# Ultimate clicker training challenge



## Good_Karma (Jun 28, 2009)

How would I teach my male to lift his leg when he pees? Is this even possible??? I've seen the amazing things you can do with a clicker if you know how to use one, and those amazing YouTube videos like the dog who is taught to roll up a carpet (not a particularly useful skill). So here's a brain puzzler for you clicker trainers.

Getting a bit tired of wiping pee off him all the time...:help:

My parents think my husband should teach him


----------



## Samba (Apr 23, 2001)

A training friend has the leg lifting behavior trained on cue. That way she can cue her dog to lift his leg on the unsuspecting. He doesn't pee when he does this though. I am not sure that they would do the trained behavior and void at the same time! 

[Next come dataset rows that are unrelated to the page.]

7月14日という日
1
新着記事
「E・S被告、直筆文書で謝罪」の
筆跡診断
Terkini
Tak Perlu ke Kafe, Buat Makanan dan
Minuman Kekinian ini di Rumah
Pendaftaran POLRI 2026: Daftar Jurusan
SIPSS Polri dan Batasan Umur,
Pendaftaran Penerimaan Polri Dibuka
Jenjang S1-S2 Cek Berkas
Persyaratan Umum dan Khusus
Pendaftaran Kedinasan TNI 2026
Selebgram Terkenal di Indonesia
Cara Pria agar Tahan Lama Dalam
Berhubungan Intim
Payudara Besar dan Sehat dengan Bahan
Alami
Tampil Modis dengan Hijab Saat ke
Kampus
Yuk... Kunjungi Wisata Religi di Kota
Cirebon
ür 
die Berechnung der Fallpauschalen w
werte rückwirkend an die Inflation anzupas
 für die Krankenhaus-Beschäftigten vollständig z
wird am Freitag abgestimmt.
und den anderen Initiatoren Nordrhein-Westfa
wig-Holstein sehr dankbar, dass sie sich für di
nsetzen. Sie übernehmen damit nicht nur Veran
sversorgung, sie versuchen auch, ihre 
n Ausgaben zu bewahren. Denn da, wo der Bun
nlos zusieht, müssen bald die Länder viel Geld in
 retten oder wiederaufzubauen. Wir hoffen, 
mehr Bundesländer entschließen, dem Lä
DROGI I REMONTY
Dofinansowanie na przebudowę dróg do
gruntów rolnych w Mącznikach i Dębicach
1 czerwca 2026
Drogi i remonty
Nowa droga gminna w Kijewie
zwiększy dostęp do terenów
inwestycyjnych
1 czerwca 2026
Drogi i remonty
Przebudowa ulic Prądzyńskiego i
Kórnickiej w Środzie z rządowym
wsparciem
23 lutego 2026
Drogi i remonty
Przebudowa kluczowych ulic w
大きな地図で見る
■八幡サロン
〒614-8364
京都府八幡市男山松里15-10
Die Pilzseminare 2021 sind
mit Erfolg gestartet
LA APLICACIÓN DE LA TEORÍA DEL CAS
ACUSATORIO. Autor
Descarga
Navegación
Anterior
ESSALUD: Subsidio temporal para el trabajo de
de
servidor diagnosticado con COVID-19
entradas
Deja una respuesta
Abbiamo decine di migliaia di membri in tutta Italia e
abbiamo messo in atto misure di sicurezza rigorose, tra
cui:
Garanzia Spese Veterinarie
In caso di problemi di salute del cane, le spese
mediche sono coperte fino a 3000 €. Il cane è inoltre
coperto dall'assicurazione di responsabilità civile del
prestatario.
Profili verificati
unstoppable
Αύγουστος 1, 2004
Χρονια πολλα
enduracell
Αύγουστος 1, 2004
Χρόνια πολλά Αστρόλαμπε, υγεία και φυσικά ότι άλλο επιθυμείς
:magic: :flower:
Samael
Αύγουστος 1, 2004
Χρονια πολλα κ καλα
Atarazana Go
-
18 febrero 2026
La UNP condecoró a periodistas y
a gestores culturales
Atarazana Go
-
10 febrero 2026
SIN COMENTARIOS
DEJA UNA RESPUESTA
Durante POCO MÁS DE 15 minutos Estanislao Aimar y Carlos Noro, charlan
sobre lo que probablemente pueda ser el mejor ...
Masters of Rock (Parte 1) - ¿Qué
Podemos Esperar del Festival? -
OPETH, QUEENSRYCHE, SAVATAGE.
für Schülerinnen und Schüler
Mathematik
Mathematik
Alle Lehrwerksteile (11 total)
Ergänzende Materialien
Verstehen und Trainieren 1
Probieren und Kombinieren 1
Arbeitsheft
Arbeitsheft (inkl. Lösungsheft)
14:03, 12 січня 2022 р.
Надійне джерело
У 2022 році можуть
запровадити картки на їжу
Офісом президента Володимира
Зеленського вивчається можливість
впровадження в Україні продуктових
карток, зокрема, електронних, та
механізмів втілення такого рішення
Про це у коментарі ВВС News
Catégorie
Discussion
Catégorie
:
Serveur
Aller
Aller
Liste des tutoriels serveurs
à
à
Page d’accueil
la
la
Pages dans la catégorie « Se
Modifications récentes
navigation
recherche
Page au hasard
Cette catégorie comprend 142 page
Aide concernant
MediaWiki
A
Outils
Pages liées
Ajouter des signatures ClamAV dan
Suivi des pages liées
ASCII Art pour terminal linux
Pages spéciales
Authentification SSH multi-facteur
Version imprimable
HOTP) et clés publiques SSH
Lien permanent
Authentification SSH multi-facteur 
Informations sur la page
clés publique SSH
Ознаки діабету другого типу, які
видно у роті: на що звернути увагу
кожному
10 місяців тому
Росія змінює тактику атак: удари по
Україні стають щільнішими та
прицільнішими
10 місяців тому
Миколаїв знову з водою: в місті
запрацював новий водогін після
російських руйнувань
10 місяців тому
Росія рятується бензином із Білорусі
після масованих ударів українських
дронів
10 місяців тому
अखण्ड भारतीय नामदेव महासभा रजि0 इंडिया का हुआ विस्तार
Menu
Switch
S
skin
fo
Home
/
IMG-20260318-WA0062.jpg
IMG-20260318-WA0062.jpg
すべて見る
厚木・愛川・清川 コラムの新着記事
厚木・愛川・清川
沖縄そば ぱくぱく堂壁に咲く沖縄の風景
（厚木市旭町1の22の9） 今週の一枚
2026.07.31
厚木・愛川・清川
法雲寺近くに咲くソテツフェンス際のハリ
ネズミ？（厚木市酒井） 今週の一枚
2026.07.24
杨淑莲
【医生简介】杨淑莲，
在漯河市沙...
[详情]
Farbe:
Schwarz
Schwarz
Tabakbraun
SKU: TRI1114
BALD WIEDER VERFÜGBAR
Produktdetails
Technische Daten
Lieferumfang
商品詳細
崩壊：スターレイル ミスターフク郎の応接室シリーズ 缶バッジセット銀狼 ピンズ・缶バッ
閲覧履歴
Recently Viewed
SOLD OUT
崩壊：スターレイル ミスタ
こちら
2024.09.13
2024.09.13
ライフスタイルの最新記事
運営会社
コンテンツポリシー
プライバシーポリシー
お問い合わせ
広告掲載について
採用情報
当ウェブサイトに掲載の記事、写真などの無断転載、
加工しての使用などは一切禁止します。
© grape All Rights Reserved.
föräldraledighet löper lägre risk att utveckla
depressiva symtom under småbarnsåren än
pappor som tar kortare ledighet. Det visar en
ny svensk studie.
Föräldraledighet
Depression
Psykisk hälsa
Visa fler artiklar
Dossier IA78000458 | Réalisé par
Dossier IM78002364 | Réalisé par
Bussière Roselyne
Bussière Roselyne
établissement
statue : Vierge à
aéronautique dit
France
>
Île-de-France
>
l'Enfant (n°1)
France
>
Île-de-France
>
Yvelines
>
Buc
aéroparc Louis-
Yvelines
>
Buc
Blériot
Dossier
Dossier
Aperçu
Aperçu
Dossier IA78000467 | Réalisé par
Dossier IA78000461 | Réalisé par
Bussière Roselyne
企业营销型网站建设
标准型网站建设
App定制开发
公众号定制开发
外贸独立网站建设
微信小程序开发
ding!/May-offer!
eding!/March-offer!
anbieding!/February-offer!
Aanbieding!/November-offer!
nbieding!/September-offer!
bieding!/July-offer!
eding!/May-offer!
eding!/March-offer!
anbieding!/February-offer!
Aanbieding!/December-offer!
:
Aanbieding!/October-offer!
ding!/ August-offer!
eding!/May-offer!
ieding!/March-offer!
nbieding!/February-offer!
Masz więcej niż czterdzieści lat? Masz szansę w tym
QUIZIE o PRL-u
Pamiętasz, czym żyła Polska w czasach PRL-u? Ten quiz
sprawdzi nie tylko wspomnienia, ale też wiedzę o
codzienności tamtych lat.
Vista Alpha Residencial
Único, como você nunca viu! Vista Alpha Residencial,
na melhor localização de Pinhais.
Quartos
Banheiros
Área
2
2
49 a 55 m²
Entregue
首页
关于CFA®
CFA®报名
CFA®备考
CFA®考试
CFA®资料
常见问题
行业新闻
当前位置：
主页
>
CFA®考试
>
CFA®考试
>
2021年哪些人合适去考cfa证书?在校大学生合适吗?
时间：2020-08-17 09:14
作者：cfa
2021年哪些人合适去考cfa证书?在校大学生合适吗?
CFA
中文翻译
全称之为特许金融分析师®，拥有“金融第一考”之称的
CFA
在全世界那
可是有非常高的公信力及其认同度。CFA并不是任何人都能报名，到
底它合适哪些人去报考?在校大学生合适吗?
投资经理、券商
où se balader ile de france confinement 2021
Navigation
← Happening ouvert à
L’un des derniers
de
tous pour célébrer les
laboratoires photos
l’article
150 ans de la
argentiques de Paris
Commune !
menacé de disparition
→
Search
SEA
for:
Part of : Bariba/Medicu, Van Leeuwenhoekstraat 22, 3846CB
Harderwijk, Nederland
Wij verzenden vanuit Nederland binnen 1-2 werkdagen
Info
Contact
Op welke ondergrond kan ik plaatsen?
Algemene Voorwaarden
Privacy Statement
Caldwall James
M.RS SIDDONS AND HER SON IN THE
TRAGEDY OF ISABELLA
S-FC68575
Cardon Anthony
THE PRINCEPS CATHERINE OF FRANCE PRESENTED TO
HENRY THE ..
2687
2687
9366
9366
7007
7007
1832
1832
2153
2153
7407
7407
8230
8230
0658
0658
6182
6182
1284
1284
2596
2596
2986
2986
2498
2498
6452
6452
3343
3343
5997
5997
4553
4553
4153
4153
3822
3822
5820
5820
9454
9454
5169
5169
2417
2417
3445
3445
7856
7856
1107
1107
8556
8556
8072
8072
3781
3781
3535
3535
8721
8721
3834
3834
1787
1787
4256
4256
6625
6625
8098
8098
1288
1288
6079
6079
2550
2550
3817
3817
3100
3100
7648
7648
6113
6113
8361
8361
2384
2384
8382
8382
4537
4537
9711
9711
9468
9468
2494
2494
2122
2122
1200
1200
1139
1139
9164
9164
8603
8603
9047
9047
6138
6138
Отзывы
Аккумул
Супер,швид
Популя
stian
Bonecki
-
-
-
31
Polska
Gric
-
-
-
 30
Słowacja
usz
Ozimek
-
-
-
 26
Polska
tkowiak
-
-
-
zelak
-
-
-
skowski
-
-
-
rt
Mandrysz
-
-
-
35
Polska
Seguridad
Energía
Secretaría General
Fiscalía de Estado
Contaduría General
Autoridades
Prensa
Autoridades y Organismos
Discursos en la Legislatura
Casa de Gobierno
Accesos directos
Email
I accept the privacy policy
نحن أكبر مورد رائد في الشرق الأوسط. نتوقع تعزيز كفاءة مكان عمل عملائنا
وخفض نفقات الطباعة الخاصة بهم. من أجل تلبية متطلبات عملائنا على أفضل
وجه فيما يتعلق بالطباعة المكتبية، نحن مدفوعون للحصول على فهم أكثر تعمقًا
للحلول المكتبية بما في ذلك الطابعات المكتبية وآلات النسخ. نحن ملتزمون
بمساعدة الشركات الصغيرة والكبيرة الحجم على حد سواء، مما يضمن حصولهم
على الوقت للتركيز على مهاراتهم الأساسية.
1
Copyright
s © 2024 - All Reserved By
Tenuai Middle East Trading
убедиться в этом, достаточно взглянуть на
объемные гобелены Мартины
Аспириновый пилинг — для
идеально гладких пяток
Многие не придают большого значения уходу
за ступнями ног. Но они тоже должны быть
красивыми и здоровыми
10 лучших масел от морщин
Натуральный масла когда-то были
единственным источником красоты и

I have had males with "pee pee leg" from not lifting. It is a bit smelly. My friend had her husband pee on a tree, and then her pup would do it when house training. Not sure about the leg lift learning there either!


----------



## MaggieRoseLee (Aug 17, 2001)

Wonder if it would help if you went on more walks with mature males (friendly ones) that lift their legs. Their peeing high maybe would have him wanting to do the same?


----------



## Good_Karma (Jun 28, 2009)

MaggieRoseLee said:


> Wonder if it would help if you went on more walks with mature males (friendly ones) that lift their legs. Their peeing high maybe would have him wanting to do the same?


Unfortunately Niko has disliked (fearful) other dogs ever since he was in puppy social hour. And puppy kindergarten, and puppy obedience, and doggy day care... We really did try hard to socialize him (we don't have friends in the area with dogs so it had to be in a class) but he never wanted anything to do with any other dogs except his big "sister" Rosa. What you suggest would probably work for a well-adjusted dog.


----------



## Zoeys mom (Jan 23, 2010)

He'll eventually lift his leg my lab was a late leg lifter himself, but when it finally kicked in he liked the idea so much he even lifts his leg to poop on trees- you have so much to look forward to


----------